Sur quels pays ou secteurs faut-il miser en Europe ?

La plupart des grandes entreprises européennes sont aujourd’hui des entreprises globales. Les choix se font plus au niveau des secteurs que des nations. Nous regardons en particulier les banques européennes. Elles profitent de la croissance économique pour améliorer la qualité de leurs bilans. On a moins de défaut et la future remontée des taux est susceptible d’améliorer la rentabilité. De plus, si vous regardez leurs valorisations par rapport aux niveaux historiques ou en comparaison de leurs semblables outre-Atlantique, vous vous apercevez qu’elles sont encore très dépréciées. A l'heure actuelle, nous sommes encore majoritairement positionnés sur des secteurs cycliques. Ils ont profité du rallye haussier mais nous pensons que nous sommes plutôt en bout de course. D’après notre analyse, il sera bientôt l’heure de revenir sur des secteurs qui ont été délaissés ces derniers temps.

Lesquels par exemple ?

Parmi les secteurs défensifs qui nous semblent les plus prometteurs on peut citer la santé. Premièrement, par rapport à la banque ou à l’automobile, c’est un secteur qui bénéficie de tendances favorables à long terme. Hélas, la population vieillit, l’aggravation des mauvaises habitudes alimentaires se développent dans les pays émergents et provoque une explosion du nombre de maladies chroniques comme le diabète. Tout cela dessine un terrain favorable pour les entreprises du secteur de la santé.

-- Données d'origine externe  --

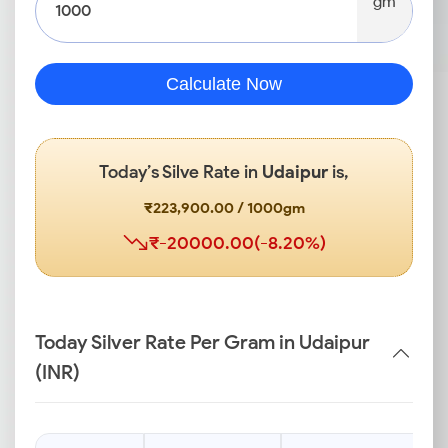
gm
Calculate Now
Today’s Silve Rate in
Udaipur
is,
₹223,900.00 / 1000gm
₹-20000.00(-8.20%)
Today Silver Rate Per Gram in Udaipur
(INR)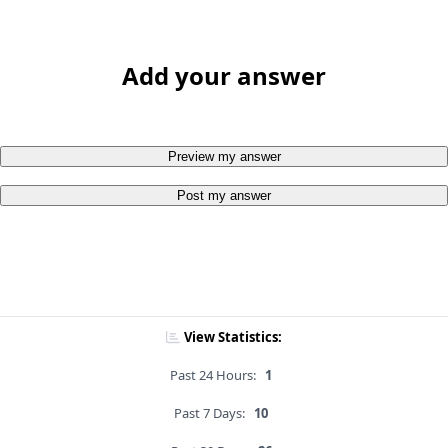
Add your answer
Preview my answer
Post my answer
View Statistics:
Past 24 Hours:
1
Past 7 Days:
10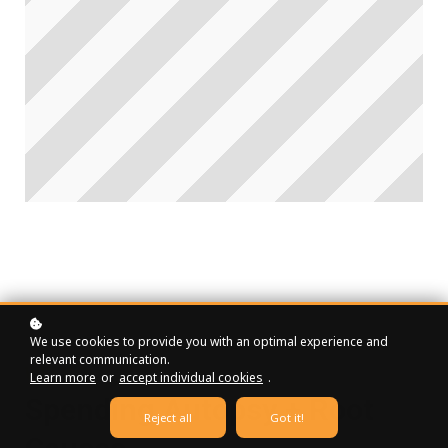
We use cookies to provide you with an optimal experience and
relevant communication.
WEEK 2
Learn more
or
accept individual cookies
.
Spending Autopsy + Root
Reject all
Got it!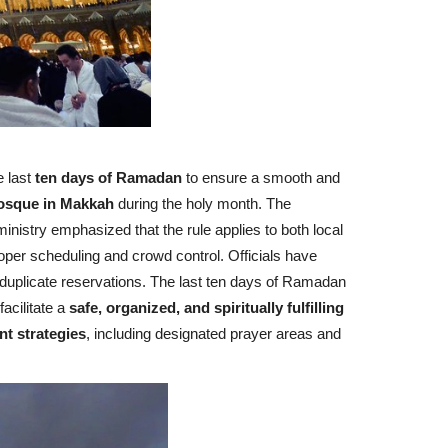
e last
ten days of Ramadan
to ensure a smooth and
osque in Makkah
during the holy month. The
nistry emphasized that the rule applies to both local
roper scheduling and crowd control. Officials have
 duplicate reservations. The last ten days of Ramadan
acilitate a
safe, organized, and spiritually fulfilling
 strategies
, including designated prayer areas and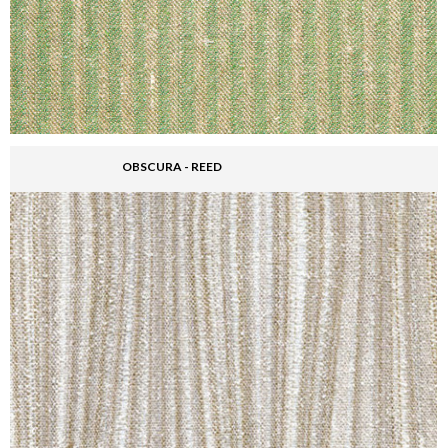
OBSCURA - REED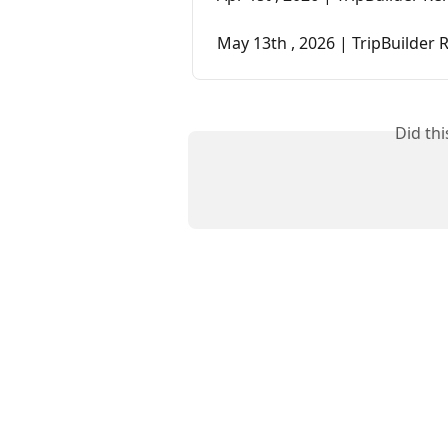
May 13th , 2026 | TripBuilder 
Did th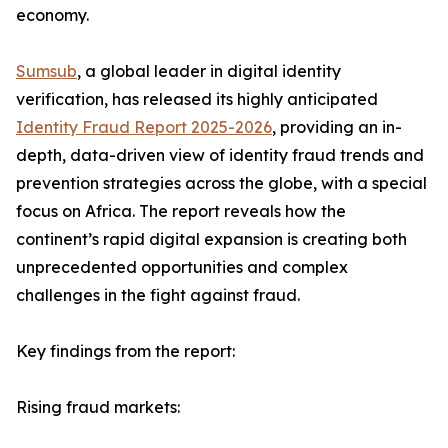
economy.
Sumsub
, a global leader in digital identity
verification, has released its highly anticipated
Identity Fraud Report 2025-2026
, providing an in-
depth, data-driven view of identity fraud trends and
prevention strategies across the globe, with a special
focus on Africa. The report reveals how the
continent’s rapid digital expansion is creating both
unprecedented opportunities and complex
challenges in the fight against fraud.
Key findings from the report:
Rising fraud markets: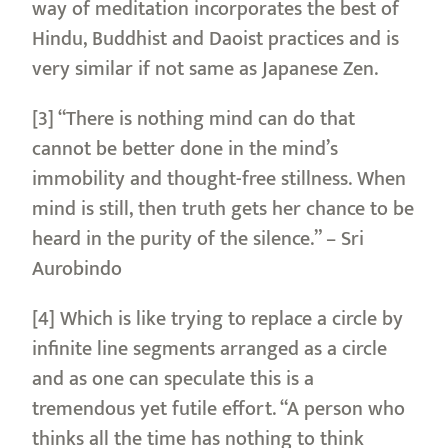
way of meditation incorporates the best of
Hindu, Buddhist and Daoist practices and is
very similar if not same as Japanese Zen.
[3] “There is nothing mind can do that
cannot be better done in the mind’s
immobility and thought-free stillness. When
mind is still, then truth gets her chance to be
heard in the purity of the silence.” – Sri
Aurobindo
[4] Which is like trying to replace a circle by
infinite line segments arranged as a circle
and as one can speculate this is a
tremendous yet futile effort. “A person who
thinks all the time has nothing to think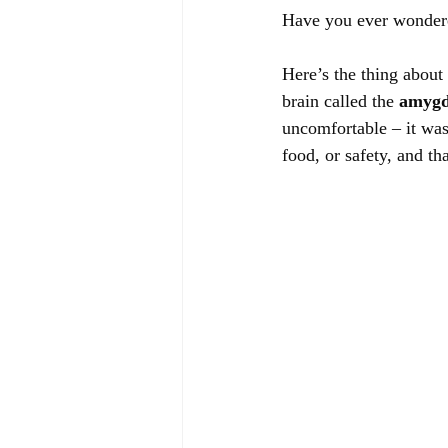
Have you ever wondere
Here’s the thing about 
brain called the 
amygd
uncomfortable – it was
food, or safety, and th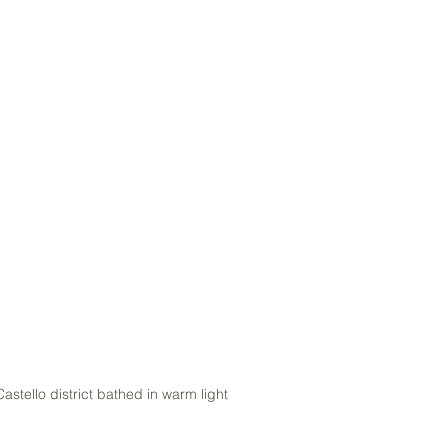
 Castello district bathed in warm light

De plus, elles ont été délaissées ces derniers mois à cause des très bonnes nouvelles économiques aux Etats-Unis qui ont poussé les investisseurs sur les secteurs cycliques. Si vous prenez le secteur des biotechnologies, les valorisations sont bien en dessous de ce que les bonnes perspectives du secteur laissent envisager.

Quelle est votre vision par rapport au risque politique en Europe ?

Pour nous, l’explosion de l’UE ou de l’euro n’est pas d’actualité. Nous analysons les choses en termes de coordination européenne. Après la réélection d’Angela Merkel ainsi que la formation du nouveau gouvernement allemand et compte-tenu du pouvoir en France, nous estimons au contraire qu’il y a des progrès potentiels au niveau de la cohésion européenne. Cependant, le risque n’est pas négligeable. On constate qu’il est de plus en plus difficile de former un gouvernement en Europe et les partis eurosceptiques prennent de plus en plus d’importance. Nous l’avons vu récemment en Italie. Donc oui, c’est un risque que nous suivons mais nous n’anticipons pas d’explosion de l’euro ou de sortie d’un pays européen comme l’Italie de l’UE. En tout cas, pas sur notre horizon de gestion. Ce n’est pas la première fois que l’Italie se retrouve confrontée à une telle situation. Nous l’avons déjà vu par le passé et cela ne s’est pas soldé par une sortie de l’Union européenne. Un scénario probable est qu’une coalition gouvernementale fragile soit formée, qui débouche bientôt sur de nouvelles élections. Nous avons certes le Brexit mais de notre point vue, cet événement est beaucoup plus impactant pour le Royaume-Uni que pour l’Europe. L’Union européenne représente environ la moitié des échanges commerciaux du Royaume-Uni. L’inverse est loin d’être le cas. Aujourd’hui, il est évident que les conséquences sont beaucoup plus importantes pour le pays qui sort que pour ceux qui restent.